Colmillo Negro se levantó de los brazos de Quinlan, reuniendo por fin la fuerza suficiente para hacerlo.

Mientras lo hacía, la mujer de ojos morados señaló: —Pensé lo mismo. En términos de cifras puras, Kaede es casi tan fuerte como Lilith y yo. Su única debilidad reside en las pocas batallas reales que tiene en su haber.

Se ajustó lo poco que quedaba de su túnica antes de añadir: —Pero lo que me pareció quizá igual de inquietante fue lo rápido que aprendía. En medio de nuestra lucha, la vi ajustarse y mejorar con cada intercambio. Se volvía más avispada con cada segundo que pasaba. Si sigue así, la experiencia no seguirá siendo su debilidad por mucho tiempo.

La belleza pelirroja y bronceada tenía su propia pregunta. Serika miró a Cicatriz con una mirada inquisitiva. —¿Cicatriz, me pregunto qué piensas de Kaede personalmente? No lo que te dijo, sino tus suposiciones.

Los ojos de Quinlan se posaron en Serika con una breve chispa de aprecio en la mirada. Se fijó en la forma en que su fogosa amante había formulado la pregunta. No solo profundizaba más en Kaede, sino que ponía a prueba una vez más a Cicatriz y su capacidad para pensar en lugar de limitarse a obedecer.
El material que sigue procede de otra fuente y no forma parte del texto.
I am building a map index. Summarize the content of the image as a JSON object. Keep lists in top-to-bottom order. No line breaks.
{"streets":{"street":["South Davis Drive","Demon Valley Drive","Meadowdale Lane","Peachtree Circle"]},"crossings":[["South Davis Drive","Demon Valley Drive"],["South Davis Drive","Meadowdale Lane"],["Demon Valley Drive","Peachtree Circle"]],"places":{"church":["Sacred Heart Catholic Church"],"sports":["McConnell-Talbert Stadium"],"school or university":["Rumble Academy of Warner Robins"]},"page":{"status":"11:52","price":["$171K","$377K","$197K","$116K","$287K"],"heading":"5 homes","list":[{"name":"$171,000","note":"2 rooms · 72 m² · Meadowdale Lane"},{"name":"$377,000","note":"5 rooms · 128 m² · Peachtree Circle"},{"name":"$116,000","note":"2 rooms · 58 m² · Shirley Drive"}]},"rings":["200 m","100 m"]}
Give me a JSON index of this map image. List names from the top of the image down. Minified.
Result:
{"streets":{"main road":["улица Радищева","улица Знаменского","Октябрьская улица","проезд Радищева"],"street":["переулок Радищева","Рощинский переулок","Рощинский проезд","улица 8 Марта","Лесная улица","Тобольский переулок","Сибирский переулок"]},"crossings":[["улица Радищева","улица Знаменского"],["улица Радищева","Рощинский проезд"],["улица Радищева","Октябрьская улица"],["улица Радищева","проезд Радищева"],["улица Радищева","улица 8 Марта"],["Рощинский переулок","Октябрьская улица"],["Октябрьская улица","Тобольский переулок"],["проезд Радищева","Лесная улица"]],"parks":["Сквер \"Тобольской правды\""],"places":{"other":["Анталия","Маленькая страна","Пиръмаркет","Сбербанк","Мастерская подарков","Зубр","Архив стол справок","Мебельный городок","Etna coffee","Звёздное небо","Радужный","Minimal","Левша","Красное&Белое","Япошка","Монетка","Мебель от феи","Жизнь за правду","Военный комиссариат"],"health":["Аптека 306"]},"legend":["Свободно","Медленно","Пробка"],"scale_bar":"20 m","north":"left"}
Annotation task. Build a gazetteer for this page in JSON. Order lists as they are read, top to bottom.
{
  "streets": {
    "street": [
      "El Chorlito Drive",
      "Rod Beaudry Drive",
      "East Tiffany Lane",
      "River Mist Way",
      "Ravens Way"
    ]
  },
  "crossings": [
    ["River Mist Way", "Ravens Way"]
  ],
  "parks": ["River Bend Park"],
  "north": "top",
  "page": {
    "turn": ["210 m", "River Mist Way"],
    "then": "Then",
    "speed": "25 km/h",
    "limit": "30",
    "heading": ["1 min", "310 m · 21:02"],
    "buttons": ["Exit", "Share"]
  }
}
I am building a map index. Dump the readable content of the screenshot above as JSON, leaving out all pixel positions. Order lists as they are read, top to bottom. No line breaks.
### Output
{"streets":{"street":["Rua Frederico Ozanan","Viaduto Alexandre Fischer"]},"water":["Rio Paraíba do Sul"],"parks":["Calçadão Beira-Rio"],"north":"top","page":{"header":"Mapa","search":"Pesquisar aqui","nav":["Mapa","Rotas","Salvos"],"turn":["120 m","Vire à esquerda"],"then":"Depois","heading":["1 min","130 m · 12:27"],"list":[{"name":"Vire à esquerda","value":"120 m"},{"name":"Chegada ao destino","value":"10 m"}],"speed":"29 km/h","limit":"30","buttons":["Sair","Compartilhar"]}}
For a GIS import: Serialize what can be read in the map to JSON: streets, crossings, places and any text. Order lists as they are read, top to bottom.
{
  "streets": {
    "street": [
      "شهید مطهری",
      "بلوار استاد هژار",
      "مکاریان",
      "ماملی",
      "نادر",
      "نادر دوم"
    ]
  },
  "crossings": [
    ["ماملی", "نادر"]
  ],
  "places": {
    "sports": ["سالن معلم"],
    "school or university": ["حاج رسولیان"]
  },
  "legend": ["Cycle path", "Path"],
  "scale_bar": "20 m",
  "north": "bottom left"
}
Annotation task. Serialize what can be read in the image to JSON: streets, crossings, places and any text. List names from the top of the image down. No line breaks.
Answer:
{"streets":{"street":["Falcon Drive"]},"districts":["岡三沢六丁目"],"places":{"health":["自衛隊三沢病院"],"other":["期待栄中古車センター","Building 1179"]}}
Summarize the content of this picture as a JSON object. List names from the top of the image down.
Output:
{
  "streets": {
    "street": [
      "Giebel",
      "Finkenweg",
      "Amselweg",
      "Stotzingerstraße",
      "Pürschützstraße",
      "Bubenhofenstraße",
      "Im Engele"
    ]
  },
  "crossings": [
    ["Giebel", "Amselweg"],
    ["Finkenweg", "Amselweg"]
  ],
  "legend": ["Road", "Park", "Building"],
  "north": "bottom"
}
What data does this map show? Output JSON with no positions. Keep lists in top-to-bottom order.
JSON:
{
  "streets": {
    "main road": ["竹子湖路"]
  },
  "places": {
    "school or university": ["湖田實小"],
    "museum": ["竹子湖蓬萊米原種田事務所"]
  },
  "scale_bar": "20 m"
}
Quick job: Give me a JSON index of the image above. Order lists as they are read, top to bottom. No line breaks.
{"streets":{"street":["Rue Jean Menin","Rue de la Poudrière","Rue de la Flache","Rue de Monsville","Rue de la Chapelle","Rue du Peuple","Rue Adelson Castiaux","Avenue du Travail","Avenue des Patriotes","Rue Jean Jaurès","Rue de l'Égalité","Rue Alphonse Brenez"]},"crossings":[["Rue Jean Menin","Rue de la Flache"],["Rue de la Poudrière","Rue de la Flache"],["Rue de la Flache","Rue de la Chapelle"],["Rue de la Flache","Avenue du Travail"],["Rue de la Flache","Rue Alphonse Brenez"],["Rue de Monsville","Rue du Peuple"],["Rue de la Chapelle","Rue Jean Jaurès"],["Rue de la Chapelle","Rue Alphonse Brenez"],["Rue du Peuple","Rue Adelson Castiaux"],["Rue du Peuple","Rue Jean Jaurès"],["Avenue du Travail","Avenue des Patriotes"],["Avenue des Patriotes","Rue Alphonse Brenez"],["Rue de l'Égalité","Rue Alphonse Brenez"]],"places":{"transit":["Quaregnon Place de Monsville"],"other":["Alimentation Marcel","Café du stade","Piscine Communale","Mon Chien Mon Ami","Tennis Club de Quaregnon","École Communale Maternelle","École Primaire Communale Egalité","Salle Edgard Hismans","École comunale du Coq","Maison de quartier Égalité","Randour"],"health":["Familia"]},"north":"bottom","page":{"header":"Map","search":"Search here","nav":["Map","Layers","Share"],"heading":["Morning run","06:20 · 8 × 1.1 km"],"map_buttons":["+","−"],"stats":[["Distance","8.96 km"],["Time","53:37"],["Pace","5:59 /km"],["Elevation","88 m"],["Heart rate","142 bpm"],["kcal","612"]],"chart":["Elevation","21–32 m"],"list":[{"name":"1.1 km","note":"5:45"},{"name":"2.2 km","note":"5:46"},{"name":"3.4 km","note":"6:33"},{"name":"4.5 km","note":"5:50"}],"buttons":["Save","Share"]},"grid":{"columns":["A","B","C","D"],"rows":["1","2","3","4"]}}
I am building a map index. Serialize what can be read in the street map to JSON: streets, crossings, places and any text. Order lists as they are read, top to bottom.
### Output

Cicatriz guardó silencio unos instantes. Pero no necesitó mucho tiempo para ordenar sus ideas. —No es una combatiente natural, quizá ni siquiera sea humana. Su poder no es algo que se haya ganado. Sospecho que su espada desempeña un papel en su rápido crecimiento. No sabría decir si es la propia hoja la que le otorga su fuerza, o si amplifica un poder que proviene de otro lugar. Pero el arma es importante.

Serika inclinó la cabeza con una sonrisita, pues ya le había tomado simpatía a Cicatriz. —Gracias. Eso va en la línea de lo que también sospechábamos.

¡BUM!

Una explosión atronadora sacudió el aire sobre ellos, y un rayo de luz se estrelló contra la barrera de la fortaleza. El muro mágico se onduló por el impacto antes de estabilizarse de nuevo, pero el mensaje era claro. La batalla no había terminado.

Quinlan se puso en pie y sus ojos se posaron en la mujer que tenía delante: Colmillo Negro.

—Estás toda ensangrentada y tu ropa está a punto de caerse. ¿Puedo ofrecerte una ducha rápida y un conjunto de ropa limpia?

«Espera…». *Snif, snif*. Blossom levantó la nariz en dirección a Quinlan y olfateó. Entonces, la belleza rubia declaró: «¡Blossom huele cómo se desatan los celos posesivos del Maestro!».

«…». Las chicas le lanzaron al instante a Quinlan una mirada seca, sabiendo perfectamente lo que pasaba.

Le ofreció a la mujer un baño y un conjunto de ropa nueva porque no quería que ningún otro hombre la viera paseándose prácticamente desnuda.

Eso solo podía significar una cosa.

«Quin, no me digas que…», jadeó Vex con el rostro pálido.

«Pues sí, lo ha hecho», suspiró Ayame profundamente.

«¡¿Ha decidido ir a por Colmillo Negro?!», exclamó Feng. «¡Qué grosero, deja de pensar con la entrepierna!».